Records for this exercise
Segment Open

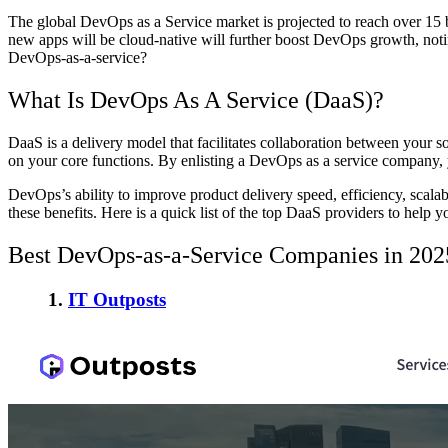
The global DevOps as a Service market is projected to reach over 15 bil
new apps will be cloud-native will further boost DevOps growth, noti
DevOps-as-a-service?
What Is DevOps As A Service (DaaS)?
DaaS is a delivery model that facilitates collaboration between your 
on your core functions. By enlisting a DevOps as a service company, y
DevOps’s ability to improve product delivery speed, efficiency, scalabi
these benefits. Here is a quick list of the top DaaS providers to help y
Best DevOps-as-a-Service Companies in 202
1.
IT Outposts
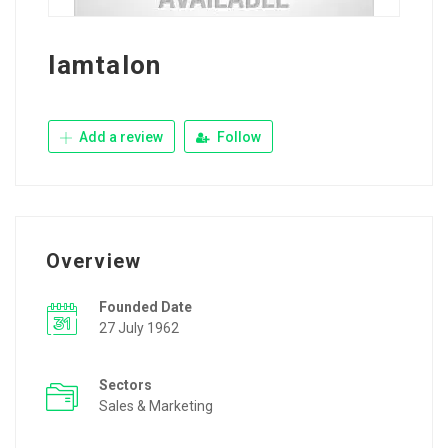
Iamtalon
Add a review
Follow
Overview
Founded Date
27 July 1962
Sectors
Sales & Marketing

Segment Closed

How to complete this task
Copy the text from every row above line for line, with the same wording and line breaks. Leave the pictures out of your answer.

Worked solution
The global DevOps as a Service market is projected to reach over 15 bil
new apps will be cloud-native will further boost DevOps growth, noti
DevOps-as-a-service?
What Is DevOps As A Service (DaaS)?
DaaS is a delivery model that facilitates collaboration between your 
on your core functions. By enlisting a DevOps as a service company, y
DevOps’s ability to improve product delivery speed, efficiency, scalabi
these benefits. Here is a quick list of the top DaaS providers to help y
Best DevOps-as-a-Service Companies in 202
1.
IT Outposts
Iamtalon
Add a review
Follow
Overview
Founded Date
27 July 1962
Sectors
Sales & Marketing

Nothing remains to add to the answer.